C’est une œuvre d’art contemporain si puissante qu’il était difficile de ne pas être touché lorsque les rythmes complexes, les atonalités et les éclats énergiques de virtuosité semblaient émaner du plus profond de la jeune violoniste. Dans cette œuvre, aucun musicien ne saurait se sentir calmement entouré des schémas harmoniques habituels ou des règles mélodiques tonales; elle met mal à l’aise, elle dérange. Chaque virage dynamique est un défi inattendu. Le chef et l’orchestre ont suivi Young Lim avec tact et détermination. La violoniste, âgée de seulement 20 ans, qui a étudié en Corée, semblait plonger dans les entrailles profondes et tourmentées de ce monstre contemporain et le vider patiemment et méticuleusement de l’intérieur. Virtuose incroyable, Young Lim a soigneusement dessiné avec son instrument les sentiments subtils de chaque note, tirant de ses cordes un niveau de tonalité musicale allant du son brut et dur d’un coup de poignard en délire à la douce caresse d’une berceuse maternelle.

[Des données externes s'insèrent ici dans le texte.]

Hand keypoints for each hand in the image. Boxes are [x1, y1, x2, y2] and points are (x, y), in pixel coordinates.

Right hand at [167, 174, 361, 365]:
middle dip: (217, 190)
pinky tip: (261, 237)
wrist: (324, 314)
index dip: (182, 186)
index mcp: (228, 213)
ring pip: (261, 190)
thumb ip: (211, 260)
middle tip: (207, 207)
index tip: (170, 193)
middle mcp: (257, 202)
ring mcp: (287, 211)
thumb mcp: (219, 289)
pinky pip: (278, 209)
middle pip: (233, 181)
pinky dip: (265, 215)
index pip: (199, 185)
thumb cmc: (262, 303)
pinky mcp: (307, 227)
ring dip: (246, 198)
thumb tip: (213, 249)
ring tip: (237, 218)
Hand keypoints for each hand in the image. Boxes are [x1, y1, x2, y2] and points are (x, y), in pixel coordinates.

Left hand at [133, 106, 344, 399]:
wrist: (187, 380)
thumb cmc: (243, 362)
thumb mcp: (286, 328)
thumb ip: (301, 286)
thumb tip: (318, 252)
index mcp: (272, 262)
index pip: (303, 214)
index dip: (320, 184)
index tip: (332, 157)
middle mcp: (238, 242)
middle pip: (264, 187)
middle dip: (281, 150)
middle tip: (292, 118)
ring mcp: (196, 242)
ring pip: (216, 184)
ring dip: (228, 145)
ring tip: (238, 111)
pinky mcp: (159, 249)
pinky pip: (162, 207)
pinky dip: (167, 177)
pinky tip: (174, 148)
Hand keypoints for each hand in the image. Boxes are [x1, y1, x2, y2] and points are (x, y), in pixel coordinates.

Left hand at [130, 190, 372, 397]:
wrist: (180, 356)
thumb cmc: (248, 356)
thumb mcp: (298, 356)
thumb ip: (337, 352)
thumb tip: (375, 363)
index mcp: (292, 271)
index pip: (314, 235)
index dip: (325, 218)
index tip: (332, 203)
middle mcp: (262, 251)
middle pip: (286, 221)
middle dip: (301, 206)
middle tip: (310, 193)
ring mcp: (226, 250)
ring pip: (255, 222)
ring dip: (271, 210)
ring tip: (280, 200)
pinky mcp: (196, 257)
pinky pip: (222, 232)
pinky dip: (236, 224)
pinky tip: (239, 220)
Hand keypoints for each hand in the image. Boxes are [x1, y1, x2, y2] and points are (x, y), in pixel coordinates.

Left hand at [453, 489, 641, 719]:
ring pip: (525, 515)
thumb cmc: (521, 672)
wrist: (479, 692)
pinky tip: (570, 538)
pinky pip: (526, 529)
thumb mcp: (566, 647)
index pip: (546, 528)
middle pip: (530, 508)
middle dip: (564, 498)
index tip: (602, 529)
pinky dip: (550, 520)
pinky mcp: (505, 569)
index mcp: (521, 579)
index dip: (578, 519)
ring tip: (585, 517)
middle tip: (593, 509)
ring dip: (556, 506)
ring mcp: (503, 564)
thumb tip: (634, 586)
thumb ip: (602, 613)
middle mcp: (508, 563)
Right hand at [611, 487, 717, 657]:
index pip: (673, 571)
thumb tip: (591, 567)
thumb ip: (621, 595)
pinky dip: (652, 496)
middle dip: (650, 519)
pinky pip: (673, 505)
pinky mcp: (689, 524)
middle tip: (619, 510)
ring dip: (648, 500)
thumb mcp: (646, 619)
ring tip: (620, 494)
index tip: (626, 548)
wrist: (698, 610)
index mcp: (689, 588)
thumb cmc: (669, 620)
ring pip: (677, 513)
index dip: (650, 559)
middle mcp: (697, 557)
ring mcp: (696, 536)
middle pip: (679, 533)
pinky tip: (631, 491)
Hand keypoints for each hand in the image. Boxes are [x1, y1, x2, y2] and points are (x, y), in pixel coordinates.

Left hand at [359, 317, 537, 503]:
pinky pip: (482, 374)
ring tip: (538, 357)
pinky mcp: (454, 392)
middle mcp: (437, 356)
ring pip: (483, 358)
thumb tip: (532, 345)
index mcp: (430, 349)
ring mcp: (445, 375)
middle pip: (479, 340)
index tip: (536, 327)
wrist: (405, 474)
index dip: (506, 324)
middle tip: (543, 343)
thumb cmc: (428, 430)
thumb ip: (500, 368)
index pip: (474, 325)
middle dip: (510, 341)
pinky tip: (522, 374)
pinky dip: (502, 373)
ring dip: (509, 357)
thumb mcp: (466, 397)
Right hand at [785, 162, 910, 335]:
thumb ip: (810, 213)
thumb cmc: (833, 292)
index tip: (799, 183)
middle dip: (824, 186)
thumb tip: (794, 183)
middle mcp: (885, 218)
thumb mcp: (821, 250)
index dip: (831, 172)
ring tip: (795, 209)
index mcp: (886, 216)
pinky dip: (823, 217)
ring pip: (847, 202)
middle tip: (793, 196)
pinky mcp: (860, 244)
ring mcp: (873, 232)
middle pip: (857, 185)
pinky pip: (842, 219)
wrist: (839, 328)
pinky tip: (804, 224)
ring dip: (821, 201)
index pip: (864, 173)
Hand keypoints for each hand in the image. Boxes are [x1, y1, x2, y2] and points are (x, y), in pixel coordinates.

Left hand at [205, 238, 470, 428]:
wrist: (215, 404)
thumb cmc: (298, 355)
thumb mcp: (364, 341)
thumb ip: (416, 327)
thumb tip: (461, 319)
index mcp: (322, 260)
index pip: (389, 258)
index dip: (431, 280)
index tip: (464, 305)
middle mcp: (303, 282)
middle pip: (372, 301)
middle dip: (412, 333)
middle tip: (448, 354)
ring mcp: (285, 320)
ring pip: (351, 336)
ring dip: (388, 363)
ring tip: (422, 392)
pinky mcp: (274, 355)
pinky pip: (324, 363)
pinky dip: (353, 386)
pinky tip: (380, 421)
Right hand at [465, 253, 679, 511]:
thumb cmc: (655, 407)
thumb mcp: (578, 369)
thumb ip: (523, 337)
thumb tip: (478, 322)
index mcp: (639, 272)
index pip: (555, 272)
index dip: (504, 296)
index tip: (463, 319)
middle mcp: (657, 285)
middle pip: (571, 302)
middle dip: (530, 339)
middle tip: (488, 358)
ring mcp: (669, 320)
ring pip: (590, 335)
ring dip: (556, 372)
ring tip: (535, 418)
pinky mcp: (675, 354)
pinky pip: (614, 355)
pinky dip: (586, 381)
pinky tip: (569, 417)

Parfois, Young Lim vous accrochait d’une note mi-aiguë ayant la douceur d’un crochet qui vous atteint droit au cœur. Quelques secondes plus tard, le crochet se retirait et vous étiez pleinement embarqué dans le périple. C’est cette capacité d’équilibrer les émotions fortes au sein d’une mer orageuse de rythmes variables, entre l’irrévérence et le désespoir, sans jamais tomber dans le cliché, qui a permis à Young Lim de mener efficacement l’orchestre à travers la tempête, jusqu’à la sécurité des eaux calmes.

La deuxième œuvre de son épreuve finale était le Concerto en ré majeur de Johannes Brahms.

Apprenant qu’elle avait remporté le concours, Young Lim trouvait enfin, en larmes, sourires et signes de reconnaissance, un exutoire à ses émotions, et son travail acharné était récompensé. Elle a reçu 25 000 € et le Stradivarius « Huggins » de 1708, prêté quatre ans.

La finale du Concours musical international Reine Elisabeth a eu lieu le 30 mai au Palais des Beaux-Arts de Bruxelles. L’Orchestre national de Belgique était dirigé par Marin Alsop.